The text above mentioned we could pass a Predicate<Object> to Predicate<? super E>.

But what if Predicate<? super E> points to Predicate<Employee>, can Predicate<Object> be passed to Predicate<Employee>?

Did I misunderstand something?

Avi :

Your understanding is correct. For example, a function that takes Predicate<? super Employee> (as in your ArrayList<Employee> example) can also accept a Predicate<Object> like Objects::nonNull. Conceptually, this makes sense for the following reason: "We (the class) take a Predicate that operates on us, or on any of the (transitive) superclasses of ourself, because we have an is-a relationship with those superclasses." That is to say, a function that takes any Object and returns a boolean is equivalently applicable to Employee because Employee is-a Object, and so it is valid to apply this function to Employee. The derived class is not the exact same as the base class, but the predicate (logical test) still applies to the derived class, because it makes sense to talk about the derived class as-a base class.

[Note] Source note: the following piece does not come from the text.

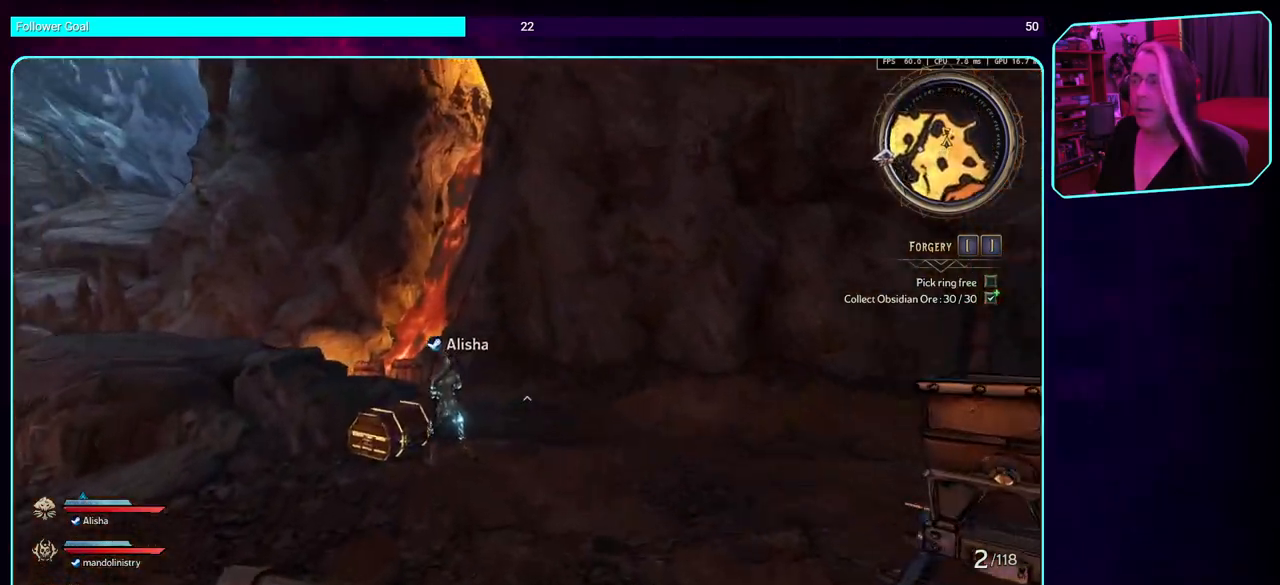
{"keys": ["d"], "mouse": [], "events": [[316, "d", "down"], [333, "w", "up"]]}
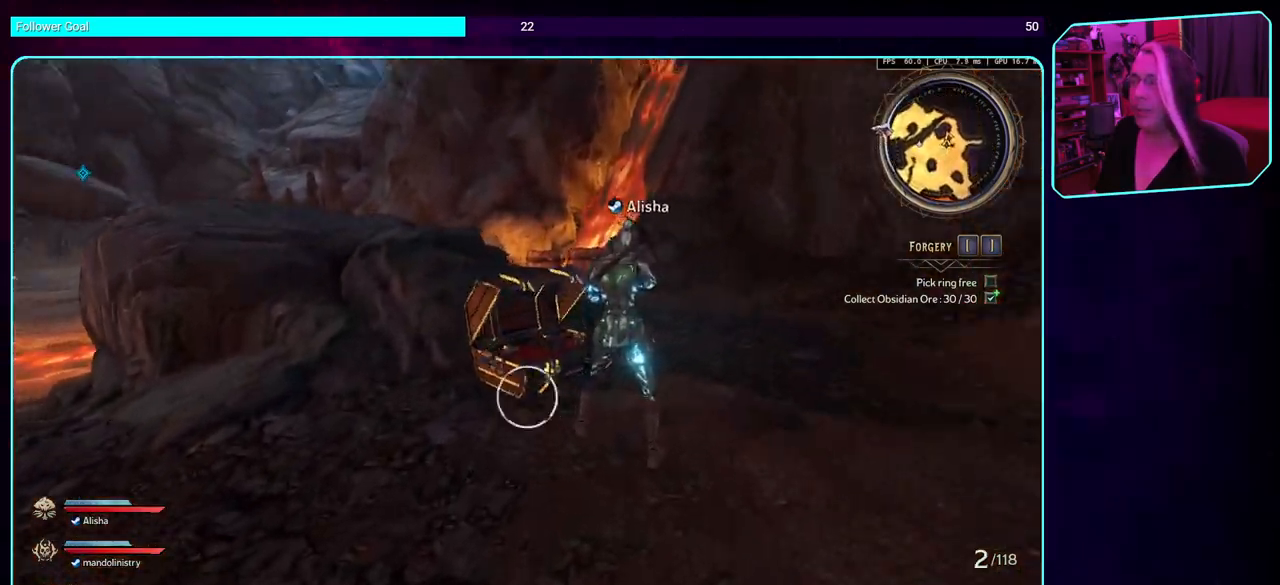
{"keys": ["d"], "mouse": [], "events": [[16, "d", "up"], [483, "d", "down"]]}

Let's go through an example: Employees could be derived from Person. If Person can be tested with a Predicate<Person> called hasJob, then it is logically sound to be able to test Employees for hasJob as well. The ability of that function to take Predicate<? super Employee> instead of just Predicate<Employee> is required to maintain the ability of the function to take a logically sound predicate. On the other hand, if you only expect for Employees to be tested for some property, you might accept only a Predicate<Employee> instead, because that corresponds to the logical soundness of only Employee and its derived classes possessing the ability to be tested for that property.

To be 100% clear about what is going on here:

  • Predicate<? super Employee> accepts Predicate that tests Employee and any superclass of Employee, including Object
  • Predicate<Employee> accepts Predicate that tests Employee and any subclass of Employee, which excludes Object

Given this class hierarchy: SalariedEmployee is-a Employee is-a Person, here's what happens (P is shorthand for Predicate):

╔══════════════════╦═══════════╦═══════════════════╦═════════════╦═════════════════════╦═════════════════════╦═════════════════════════════╗
║       Type       ║ P<Person> ║ P<? super Person> ║ P<Employee> ║ P<? super Employee> ║ P<SalariedEmployee> ║ P<? super SalariedEmployee> ║
╠══════════════════╬═══════════╬═══════════════════╬═════════════╬═════════════════════╬═════════════════════╬═════════════════════════════╣
║ Person           ║ Accept    ║ Accept            ║ Reject      ║ Accept              ║ Reject              ║ Accept                      ║
║ Employee         ║ Accept    ║ Reject            ║ Accept      ║ Accept              ║ Reject              ║ Accept                      ║
║ SalariedEmployee ║ Accept    ║ Reject            ║ Accept      ║ Reject              ║ Accept              ║ Accept                      ║
║ Object           ║ Reject    ║ Accept            ║ Reject      ║ Accept              ║ Reject              ║ Accept                      ║
╚══════════════════╩═══════════╩═══════════════════╩═════════════╩═════════════════════╩═════════════════════╩═════════════════════════════╝

Note that Accept/Reject denote the types that can be fed into the Predicate, not the actual result of the Predicate.